An investigation of ensemble learning methods in classification problems and an application on non-small-cell lung cancer data
Citation
Kıvrak, M. & Çolak, C. (2022). An investigation of ensemble learning methods in classification problems and an application on non-small-cell lung cancer data. Medicine Science, 11(29, 924-933. http://doi.org/10.5455/medscience.2021.10.339Abstract
This study aims to classify NSCLC death status and consists of patient records of 24 variables created by the open-source dataset of the cancer data site. Besides, basic
classifiers such as SMO (Sequential Minimal Optimization), K-NN (K-Nearest Neighbor), random forest, and XGBoost (Extreme Gradient Boosting), which are machine
learning methods, and their performances, and voting, bagging, boosting, and stacking methods from ensemble learning methods were used. Performance evaluation
of models was compared in terms of accuracy, specificity, sensitivity, precision, and Roc curve. The basic classifier performances of random forest, SMO, K-NN, and
XGBoost classifiers, their performances in the bagging ensemble learning method, and their performances in the boosting ensemble learning method are evaluated.

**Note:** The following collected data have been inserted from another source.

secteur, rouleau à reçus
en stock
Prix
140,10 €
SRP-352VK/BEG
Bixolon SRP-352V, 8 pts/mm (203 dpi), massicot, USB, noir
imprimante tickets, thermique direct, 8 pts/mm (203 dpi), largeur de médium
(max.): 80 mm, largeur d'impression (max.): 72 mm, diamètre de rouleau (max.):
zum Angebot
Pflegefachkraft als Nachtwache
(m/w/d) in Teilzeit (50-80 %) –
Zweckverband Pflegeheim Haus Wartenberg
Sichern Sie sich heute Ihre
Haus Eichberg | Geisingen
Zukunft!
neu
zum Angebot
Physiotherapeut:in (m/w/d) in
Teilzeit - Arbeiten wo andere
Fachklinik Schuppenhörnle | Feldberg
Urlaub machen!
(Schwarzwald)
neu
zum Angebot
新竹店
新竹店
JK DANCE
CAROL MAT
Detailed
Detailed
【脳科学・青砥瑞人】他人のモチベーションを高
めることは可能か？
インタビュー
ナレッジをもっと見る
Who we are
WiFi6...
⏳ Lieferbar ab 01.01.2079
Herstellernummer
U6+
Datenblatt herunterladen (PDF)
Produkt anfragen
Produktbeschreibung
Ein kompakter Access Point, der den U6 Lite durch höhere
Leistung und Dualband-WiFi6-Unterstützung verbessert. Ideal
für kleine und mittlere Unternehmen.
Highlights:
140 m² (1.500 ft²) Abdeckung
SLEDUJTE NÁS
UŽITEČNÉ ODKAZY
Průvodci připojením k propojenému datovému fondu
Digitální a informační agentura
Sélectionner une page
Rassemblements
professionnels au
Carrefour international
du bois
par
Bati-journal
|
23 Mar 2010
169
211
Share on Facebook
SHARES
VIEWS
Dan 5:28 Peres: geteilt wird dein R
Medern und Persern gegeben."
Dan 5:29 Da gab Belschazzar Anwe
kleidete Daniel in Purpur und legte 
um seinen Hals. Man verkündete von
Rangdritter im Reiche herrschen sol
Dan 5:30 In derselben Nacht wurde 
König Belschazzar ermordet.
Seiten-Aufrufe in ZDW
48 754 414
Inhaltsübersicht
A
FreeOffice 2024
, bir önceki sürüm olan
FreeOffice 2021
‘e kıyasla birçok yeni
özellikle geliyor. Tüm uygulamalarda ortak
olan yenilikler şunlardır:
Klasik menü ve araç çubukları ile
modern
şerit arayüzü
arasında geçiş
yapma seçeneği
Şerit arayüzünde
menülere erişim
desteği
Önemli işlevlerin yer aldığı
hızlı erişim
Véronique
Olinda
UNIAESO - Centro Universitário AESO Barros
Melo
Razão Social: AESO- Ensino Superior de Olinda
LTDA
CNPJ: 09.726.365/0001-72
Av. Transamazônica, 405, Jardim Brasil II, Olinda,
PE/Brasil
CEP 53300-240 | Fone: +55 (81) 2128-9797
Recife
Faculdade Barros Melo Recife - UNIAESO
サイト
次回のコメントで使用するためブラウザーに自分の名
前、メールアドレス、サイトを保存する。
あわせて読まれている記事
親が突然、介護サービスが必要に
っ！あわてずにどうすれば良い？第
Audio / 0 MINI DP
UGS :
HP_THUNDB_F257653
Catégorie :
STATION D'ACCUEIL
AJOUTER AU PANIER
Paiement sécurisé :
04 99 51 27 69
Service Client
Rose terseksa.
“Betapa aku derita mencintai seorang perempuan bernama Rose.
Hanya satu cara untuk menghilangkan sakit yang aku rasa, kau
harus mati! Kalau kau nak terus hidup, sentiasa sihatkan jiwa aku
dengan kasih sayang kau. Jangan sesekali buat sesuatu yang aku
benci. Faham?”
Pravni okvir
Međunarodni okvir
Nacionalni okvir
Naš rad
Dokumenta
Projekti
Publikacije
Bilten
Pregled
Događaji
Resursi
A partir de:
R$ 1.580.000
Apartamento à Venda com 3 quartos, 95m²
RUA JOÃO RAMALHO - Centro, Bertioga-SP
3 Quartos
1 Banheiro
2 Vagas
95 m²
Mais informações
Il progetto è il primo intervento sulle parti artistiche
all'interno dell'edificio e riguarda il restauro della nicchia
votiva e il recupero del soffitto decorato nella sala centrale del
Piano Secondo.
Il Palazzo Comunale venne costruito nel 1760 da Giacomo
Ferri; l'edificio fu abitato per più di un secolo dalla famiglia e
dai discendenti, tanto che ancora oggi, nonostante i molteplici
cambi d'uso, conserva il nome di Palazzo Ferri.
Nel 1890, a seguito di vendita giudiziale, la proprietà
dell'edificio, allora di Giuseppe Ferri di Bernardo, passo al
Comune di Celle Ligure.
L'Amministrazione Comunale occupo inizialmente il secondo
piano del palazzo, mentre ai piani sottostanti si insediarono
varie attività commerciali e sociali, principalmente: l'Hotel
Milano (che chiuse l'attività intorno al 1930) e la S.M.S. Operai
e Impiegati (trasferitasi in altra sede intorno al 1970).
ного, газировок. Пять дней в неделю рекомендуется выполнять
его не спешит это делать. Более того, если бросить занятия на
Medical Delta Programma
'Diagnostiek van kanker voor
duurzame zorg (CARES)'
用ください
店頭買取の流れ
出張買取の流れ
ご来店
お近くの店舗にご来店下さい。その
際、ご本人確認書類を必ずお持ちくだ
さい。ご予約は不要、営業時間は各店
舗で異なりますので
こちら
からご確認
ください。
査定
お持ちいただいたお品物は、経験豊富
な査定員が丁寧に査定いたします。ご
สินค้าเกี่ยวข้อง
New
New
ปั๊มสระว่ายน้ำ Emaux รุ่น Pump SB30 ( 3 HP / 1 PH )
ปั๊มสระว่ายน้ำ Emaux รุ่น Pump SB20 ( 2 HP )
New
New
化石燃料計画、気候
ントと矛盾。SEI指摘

In
addition, Model 1 (random forest + SMO), Model 2 (XGBoost + K-NN), Model 3 (random forest + K-NN), Model 4 (XGBoost+SMO), Model 5 (SMO+K-NN + random
forest), Model 6 (SMO+K-NN+XGBoost) and Model 7 (SMO+K-NN + random forest + XGBoost) the performances of in different metrics were expressed. The boosting ensemble learning method, which provides the maximum classification performance with XGBoost, achieved a 0.982 accuracy value, 0.971 sensitivity value, 0.989
precision value, 0.989 specificity value, and 0.998 ROC curve. It is recommended to use ensemble learning methods for classification problems in patients with a high
prevalence of cancer to achieve successful results.